You can light the monster with a spot or point light that falls off near the corners of the room.
John BoltonLocomotive Games (THQ)Current Project: Destroy All Humans (Wii). IN STORES NOW!
This is the question. By default the monster will a colorfull texture, not just black. In a dark room, where darkness has been calculated with, lets say, radiosity, how can i paint my monsters texture (run-time) and make it black. If i don''t paint it, i''ll a floating monster in the middle of nowhere (in case we have a completely dark room)!!!!!! How can i recognise that my monster is in a dark area, so i paint it with some way (which way???) black???

Thanks for the replies. I repeat this is just a theoritical question. No thoughts on implementation yet!!!

HellRaiZer
HellRaiZer
glColor3f( 0, 0, 0 );

DrawMonster();

There you have one very dark, very hiden, very scary monster.

RRRRRRRRRRAAAAAAAAAAAAAAAAAAAAA!
You could setup some sorts if "inverse lights". That is, a node that darkens nearby objects. The closer a monster is to that node, the darker it becomes.

Then all you need is to place those by hand around your level, in the shadowed areas.

Not as nice as actual shadow projection, but it can be pretyt fast if done properly.
I think HellRaiZer means something like what we see in Quake. Entities are renedered using flat(gouraud?) shading while static architectures use shadowmaps.
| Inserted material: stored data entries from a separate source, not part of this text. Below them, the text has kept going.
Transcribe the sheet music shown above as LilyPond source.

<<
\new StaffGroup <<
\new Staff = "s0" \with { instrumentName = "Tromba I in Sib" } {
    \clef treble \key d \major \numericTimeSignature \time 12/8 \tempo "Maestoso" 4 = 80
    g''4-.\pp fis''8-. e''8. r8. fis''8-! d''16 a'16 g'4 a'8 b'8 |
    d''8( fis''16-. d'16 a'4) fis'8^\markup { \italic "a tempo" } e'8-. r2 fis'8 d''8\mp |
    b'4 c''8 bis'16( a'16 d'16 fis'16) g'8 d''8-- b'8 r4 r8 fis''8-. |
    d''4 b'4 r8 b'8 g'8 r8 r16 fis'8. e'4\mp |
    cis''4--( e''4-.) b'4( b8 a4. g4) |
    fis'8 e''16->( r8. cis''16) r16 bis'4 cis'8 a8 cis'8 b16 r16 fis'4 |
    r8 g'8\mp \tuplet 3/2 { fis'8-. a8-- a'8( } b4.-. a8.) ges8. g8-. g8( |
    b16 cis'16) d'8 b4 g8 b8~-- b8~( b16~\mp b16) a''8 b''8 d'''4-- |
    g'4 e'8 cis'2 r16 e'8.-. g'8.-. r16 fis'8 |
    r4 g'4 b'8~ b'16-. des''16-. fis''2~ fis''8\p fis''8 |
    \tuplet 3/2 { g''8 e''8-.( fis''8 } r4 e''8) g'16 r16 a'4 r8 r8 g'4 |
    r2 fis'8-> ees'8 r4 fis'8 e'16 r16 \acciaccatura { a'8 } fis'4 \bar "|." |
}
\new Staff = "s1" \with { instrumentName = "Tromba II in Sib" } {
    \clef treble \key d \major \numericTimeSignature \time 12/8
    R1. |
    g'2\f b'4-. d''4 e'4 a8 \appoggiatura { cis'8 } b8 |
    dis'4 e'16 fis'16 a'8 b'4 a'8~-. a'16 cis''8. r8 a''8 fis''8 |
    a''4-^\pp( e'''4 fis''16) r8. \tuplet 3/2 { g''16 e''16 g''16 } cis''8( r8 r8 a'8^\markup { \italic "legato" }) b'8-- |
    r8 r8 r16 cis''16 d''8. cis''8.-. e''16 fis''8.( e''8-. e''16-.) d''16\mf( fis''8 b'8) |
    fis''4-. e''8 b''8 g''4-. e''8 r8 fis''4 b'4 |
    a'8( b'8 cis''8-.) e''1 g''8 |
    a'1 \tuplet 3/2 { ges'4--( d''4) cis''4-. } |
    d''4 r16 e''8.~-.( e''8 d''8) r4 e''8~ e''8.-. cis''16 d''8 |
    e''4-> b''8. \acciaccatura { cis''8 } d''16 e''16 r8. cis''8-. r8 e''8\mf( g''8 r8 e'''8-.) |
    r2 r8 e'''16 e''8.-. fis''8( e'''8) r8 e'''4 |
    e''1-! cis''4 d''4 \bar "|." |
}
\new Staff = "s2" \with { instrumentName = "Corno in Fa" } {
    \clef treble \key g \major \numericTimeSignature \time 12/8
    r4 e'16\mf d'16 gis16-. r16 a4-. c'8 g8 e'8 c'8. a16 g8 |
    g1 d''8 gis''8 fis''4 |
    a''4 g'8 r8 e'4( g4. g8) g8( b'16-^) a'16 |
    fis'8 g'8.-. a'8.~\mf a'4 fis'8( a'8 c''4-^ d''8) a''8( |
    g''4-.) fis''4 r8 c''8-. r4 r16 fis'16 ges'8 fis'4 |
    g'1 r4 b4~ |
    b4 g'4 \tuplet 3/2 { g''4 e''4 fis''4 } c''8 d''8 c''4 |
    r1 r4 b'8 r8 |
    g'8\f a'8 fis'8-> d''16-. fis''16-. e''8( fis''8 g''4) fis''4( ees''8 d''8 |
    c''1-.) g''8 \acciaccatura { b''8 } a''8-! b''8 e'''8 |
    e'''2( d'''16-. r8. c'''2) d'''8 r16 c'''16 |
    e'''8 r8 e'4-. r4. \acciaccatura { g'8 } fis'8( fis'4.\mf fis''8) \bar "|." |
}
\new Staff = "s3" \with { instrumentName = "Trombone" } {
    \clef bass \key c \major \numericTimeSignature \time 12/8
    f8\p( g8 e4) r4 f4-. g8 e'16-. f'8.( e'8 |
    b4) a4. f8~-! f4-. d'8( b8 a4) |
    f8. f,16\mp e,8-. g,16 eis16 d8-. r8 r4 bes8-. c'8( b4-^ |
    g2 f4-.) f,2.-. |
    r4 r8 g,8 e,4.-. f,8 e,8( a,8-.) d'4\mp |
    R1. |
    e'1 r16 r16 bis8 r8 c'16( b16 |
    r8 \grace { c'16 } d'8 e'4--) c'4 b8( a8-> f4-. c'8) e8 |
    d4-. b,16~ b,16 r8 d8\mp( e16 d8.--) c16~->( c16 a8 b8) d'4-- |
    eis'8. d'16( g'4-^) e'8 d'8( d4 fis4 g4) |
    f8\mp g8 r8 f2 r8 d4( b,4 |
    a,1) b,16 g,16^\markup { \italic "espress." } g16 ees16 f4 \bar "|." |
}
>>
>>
Even if they use different ways (one precomputed, the other real-time) if a monster hides in a very dark corner it cannot be seen, since it appears black as the background. The question is, how to draw an entity simulating the amount of light of the enviroment surrounding it?
cignox1 i think you said it the right way. This is the question actually.

The question is, how to draw an entity simulating the amount of light of the enviroment surrounding it?

And thanks for the gourand shading tip!!!

HellRaiZer
HellRaiZer
Quake engines use a ''lightgrid'' which is a 3d grid of colour values holding light intensity at every point. They''re spaced at about a foot apart usually, and each model/player is lit by interpolating the vertex colours by the nearest grid values.
In older Quake engines, each entity is lit based on the light value directly underneath its origin (trace a ray downward until it hits something, use the lightmap from that surface). The models are always shaded as if the light was above and slightly offset to one side, which looks a bit fakey nowadays.

Thief engine uses a raycast from the nearest N light entities to the center of the model. Since you can use the same equations for light attenuation as you use for generating your lightmaps, this can look pretty good. Even better, if you trace to the corners of the bounding box and use a gradient you can have things partially shadowed. You can also use the same light entities for directional lighting (gouraud shading etc).

Quake3 uses a global light grid where light value is calculated and stored at points roughly 64 units (height of a character) apart. It''s faster than the ray trace model but doesn''t account for direction of the light and isn''t very accurate. It also uses a lot of memory.